▶ _Exercise prompt_
If a line contains "ring dip: (306, 131)", it is the last one to write out; begin with the first line of the records and copy each exactly.
Task inputs START
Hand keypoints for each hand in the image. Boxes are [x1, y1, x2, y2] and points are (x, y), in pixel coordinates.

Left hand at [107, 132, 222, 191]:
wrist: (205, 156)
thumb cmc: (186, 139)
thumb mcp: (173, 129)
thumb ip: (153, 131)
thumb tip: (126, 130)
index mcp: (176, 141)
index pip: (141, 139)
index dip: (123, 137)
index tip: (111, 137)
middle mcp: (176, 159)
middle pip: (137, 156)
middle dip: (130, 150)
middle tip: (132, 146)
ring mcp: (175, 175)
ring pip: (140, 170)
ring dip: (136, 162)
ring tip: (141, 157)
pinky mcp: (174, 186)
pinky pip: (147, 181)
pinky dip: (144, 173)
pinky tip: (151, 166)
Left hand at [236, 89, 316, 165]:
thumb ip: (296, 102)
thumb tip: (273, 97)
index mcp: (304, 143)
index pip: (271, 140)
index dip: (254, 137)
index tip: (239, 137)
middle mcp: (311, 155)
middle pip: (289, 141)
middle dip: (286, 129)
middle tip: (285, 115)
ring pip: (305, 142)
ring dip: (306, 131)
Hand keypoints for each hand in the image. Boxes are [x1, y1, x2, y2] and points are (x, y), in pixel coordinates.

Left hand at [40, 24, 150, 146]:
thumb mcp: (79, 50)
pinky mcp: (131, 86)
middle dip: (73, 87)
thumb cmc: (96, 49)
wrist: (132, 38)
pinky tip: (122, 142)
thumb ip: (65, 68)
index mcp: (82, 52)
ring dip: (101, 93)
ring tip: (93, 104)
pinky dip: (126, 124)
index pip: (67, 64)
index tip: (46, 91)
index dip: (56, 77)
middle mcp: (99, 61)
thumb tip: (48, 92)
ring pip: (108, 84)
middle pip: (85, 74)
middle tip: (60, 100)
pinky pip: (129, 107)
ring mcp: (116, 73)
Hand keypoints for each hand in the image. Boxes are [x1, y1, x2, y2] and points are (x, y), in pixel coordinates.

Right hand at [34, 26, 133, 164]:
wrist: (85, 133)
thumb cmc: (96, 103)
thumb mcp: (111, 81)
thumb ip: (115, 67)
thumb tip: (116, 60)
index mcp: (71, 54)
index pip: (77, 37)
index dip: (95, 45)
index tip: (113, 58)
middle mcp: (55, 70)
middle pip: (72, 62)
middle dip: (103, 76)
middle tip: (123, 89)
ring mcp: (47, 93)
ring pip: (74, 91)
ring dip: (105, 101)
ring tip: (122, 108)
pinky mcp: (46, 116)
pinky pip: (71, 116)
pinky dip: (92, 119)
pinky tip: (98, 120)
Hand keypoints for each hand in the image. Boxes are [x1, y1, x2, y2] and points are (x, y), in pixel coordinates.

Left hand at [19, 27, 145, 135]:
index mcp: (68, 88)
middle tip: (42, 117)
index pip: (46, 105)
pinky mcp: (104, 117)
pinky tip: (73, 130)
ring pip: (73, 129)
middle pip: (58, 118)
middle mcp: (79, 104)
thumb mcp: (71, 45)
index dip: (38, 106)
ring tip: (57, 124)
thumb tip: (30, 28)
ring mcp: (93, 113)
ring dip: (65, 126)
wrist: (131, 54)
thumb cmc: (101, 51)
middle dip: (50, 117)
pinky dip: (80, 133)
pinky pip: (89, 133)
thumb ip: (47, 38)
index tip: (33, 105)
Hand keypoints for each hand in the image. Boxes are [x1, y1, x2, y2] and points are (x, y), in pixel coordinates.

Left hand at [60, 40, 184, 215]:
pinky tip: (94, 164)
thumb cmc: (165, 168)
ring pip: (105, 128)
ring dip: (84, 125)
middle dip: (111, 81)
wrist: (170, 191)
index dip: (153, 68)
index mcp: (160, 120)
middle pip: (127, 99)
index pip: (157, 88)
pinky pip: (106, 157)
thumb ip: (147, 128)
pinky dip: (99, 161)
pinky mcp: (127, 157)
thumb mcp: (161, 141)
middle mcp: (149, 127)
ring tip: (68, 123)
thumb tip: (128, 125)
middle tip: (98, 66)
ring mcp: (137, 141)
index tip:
Task inputs END
▶ _Reply_
Hand keypoints for each hand in the image. Boxes are [x1, y1, x2, y2] and points are (x, y), in pixel coordinates.

Left hand at [107, 132, 222, 191]:
wrist: (205, 156)
thumb cmc: (186, 139)
thumb mcp: (173, 129)
thumb ip: (153, 131)
thumb tip: (126, 130)
index mcp: (176, 141)
index pip: (141, 139)
index dip: (123, 137)
index tip: (111, 137)
middle mcp: (176, 159)
middle pip: (137, 156)
middle dip: (130, 150)
middle tip: (132, 146)
ring mcp: (175, 175)
ring pip: (140, 170)
ring dip: (136, 162)
ring tip: (141, 157)
pinky mcp: (174, 186)
pinky pip: (147, 181)
pinky dip: (144, 173)
pinky tip: (151, 166)
Left hand at [236, 89, 316, 165]:
thumb ip: (296, 102)
thumb tip: (273, 97)
index mcp: (304, 143)
index pip: (271, 140)
index dip: (254, 137)
index tip: (239, 137)
middle mcp: (311, 155)
middle pip: (289, 141)
middle dip: (286, 129)
middle tip: (285, 115)
ring pip: (305, 142)
ring dip: (306, 131)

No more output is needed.